[START OF Records for processing]

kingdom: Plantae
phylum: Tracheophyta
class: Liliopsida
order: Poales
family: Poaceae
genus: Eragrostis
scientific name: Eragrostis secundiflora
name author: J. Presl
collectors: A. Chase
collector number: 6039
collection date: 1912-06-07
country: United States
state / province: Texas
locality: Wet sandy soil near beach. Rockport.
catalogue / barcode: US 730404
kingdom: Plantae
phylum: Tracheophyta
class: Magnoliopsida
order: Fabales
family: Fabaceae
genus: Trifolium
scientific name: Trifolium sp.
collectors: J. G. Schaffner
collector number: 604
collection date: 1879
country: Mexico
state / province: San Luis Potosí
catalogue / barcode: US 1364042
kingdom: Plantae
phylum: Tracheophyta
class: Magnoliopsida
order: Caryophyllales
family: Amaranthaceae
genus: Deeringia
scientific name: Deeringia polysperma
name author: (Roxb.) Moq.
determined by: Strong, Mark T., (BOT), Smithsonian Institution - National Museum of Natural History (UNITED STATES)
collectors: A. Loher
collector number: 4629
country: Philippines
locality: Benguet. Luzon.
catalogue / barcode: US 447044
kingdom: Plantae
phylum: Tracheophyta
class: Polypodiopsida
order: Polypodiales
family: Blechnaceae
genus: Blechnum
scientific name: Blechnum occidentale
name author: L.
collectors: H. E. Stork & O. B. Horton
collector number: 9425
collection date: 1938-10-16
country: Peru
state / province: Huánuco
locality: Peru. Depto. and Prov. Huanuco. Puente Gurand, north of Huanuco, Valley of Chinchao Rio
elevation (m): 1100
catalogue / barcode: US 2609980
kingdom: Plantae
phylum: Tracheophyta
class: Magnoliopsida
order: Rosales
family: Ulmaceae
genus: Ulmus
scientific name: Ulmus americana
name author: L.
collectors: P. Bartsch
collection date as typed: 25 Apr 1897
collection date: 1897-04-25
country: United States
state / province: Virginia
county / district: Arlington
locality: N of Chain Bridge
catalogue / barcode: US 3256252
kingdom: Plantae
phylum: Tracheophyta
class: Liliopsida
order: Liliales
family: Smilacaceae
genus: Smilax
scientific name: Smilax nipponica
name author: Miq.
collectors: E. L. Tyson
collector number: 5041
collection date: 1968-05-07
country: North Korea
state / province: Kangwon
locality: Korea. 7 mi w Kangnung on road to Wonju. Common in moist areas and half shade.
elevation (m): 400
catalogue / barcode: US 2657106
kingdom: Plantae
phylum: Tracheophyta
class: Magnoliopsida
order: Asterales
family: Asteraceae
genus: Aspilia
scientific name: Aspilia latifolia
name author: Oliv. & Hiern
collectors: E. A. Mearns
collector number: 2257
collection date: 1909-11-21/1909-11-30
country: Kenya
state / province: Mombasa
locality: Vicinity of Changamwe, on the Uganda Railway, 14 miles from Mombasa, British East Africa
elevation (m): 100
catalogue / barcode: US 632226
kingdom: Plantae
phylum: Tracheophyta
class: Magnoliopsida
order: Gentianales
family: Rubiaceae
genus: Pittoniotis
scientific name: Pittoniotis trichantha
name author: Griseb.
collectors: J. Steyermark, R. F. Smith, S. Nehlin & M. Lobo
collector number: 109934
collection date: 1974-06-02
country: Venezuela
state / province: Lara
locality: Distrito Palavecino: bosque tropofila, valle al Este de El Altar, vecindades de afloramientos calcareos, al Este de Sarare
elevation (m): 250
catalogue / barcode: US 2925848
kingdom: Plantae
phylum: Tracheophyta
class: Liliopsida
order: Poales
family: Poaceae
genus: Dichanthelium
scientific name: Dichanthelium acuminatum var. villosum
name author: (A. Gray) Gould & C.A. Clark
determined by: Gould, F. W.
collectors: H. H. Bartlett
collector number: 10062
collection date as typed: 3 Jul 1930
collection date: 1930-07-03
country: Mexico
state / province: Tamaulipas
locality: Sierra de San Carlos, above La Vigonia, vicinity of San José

[END OF Records for processing]

Give the lines from the start of the items through the line containing "locality: Wet sandy", inclusive, as a Markdown table with the columns Row and Line. Leave out any blank lines.

## Result of the task
| Row | Line |
|---|---|
| 1 | kingdom: Plantae |
| 2 | phylum: Tracheophyta |
| 3 | class: Liliopsida |
| 4 | order: Poales |
| 5 | family: Poaceae |
| 6 | genus: Eragrostis |
| 7 | scientific name: Eragrostis secundiflora |
| 8 | name author: J. Presl |
| 9 | collectors: A. Chase |
| 10 | collector number: 6039 |
| 11 | collection date: 1912-06-07 |
| 12 | country: United States |
| 13 | state / province: Texas |
| 14 | locality: Wet sandy soil near beach. Rockport. |